HTTP request sent, awaiting response... 302 Found
Location: http://ftp.osuosl.org/pub/eclipse/eclipse/updates/3.7/R-3.7.2-201202080800/content.jar [following]
--2012-02-22 22:13:28--  http://ftp.osuosl.org/pub/eclipse/eclipse/updates/3.7/R-3.7.2-201202080800/content.jar
Resolving ftp.osuosl.org... 64.50.233.100, 64.50.236.52
Connecting to ftp.osuosl.org|64.50.233.100|:80... connected.
HTTP request sent, awaiting response... 404 Not Found
2012-02-22 22:13:28 ERROR 404: Not Found.

Particularly disappointing, since my mini test script shows there are 8 mirrors containing the artifacts

number of http mirrors:    8  for /eclipse/updates/3.7/R-3.7.2-201202080800/

but no way to get to them without the content.jar. 

If this kind of thing happens Friday, users won't get updates as expected, either, at all ... or, perhaps "inaccurate" or "partial" updates.
Comment 19 David Williams CLA 2012-02-22 22:33:38 EST
Not sure why this was assigned to Pascal ... seems a "webmasters" problem to solve.
Comment 20 Mario Pierro CLA 2012-02-28 08:29:11 EST
This issue is happening again now for users of our plugins, as an EMF dependency needs to be downloaded from download.eclipse.org when they are installed.

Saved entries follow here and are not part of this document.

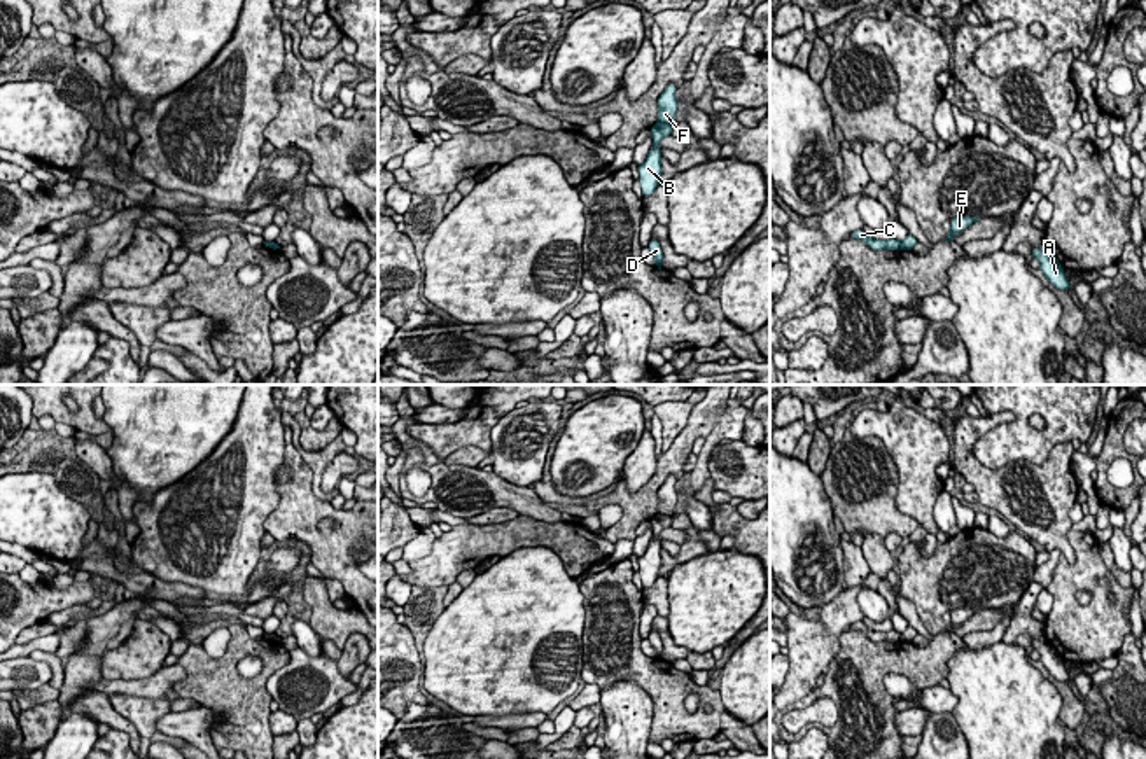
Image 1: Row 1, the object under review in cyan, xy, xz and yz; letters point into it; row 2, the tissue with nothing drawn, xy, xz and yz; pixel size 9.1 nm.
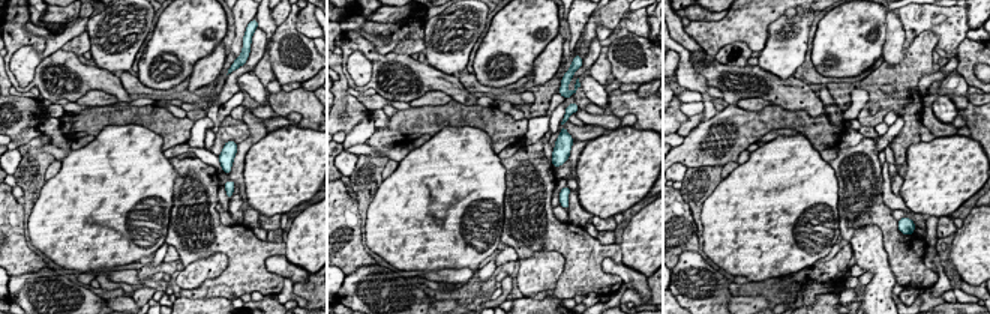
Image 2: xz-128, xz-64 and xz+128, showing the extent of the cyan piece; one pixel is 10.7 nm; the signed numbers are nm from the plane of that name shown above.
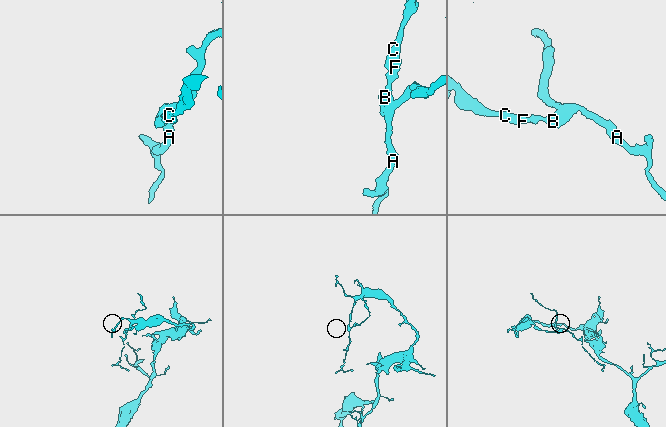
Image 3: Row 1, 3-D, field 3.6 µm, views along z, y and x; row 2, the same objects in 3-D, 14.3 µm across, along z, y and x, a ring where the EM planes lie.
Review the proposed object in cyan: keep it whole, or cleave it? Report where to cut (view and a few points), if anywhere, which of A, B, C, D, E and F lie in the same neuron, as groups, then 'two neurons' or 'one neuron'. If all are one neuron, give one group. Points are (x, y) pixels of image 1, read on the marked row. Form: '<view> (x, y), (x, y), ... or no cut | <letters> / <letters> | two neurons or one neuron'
xz (658, 121), (670, 125) | A B D E / C F | two neurons

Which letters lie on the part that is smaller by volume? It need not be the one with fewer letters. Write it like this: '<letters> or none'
A, B, D, E

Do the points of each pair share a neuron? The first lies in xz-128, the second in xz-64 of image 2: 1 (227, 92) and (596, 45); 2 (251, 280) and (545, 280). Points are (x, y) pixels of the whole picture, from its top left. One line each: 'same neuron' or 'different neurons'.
1: same neuron
2: different neurons

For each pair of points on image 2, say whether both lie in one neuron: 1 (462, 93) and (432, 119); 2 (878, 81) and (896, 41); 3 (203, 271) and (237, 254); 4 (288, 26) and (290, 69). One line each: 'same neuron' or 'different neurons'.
1: different neurons
2: different neurons
3: different neurons
4: same neuron

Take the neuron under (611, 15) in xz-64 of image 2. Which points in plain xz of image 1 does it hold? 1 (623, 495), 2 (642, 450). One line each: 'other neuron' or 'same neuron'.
1: same neuron
2: other neuron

As mentioned in my previous comment, a workaround is to add one of the mirror sites to the list of available update sites - but it requires all download.eclipse.org update sites to be disabled - leaving users with unstable settings once the installation has finished.
Comment 21 David Williams CLA 2013-08-19 15:45:45 EDT
Haven't seen any issues for a while, so will re-close as fixed. 

Be sure to say if others see issues ... or if I am misunderstanding.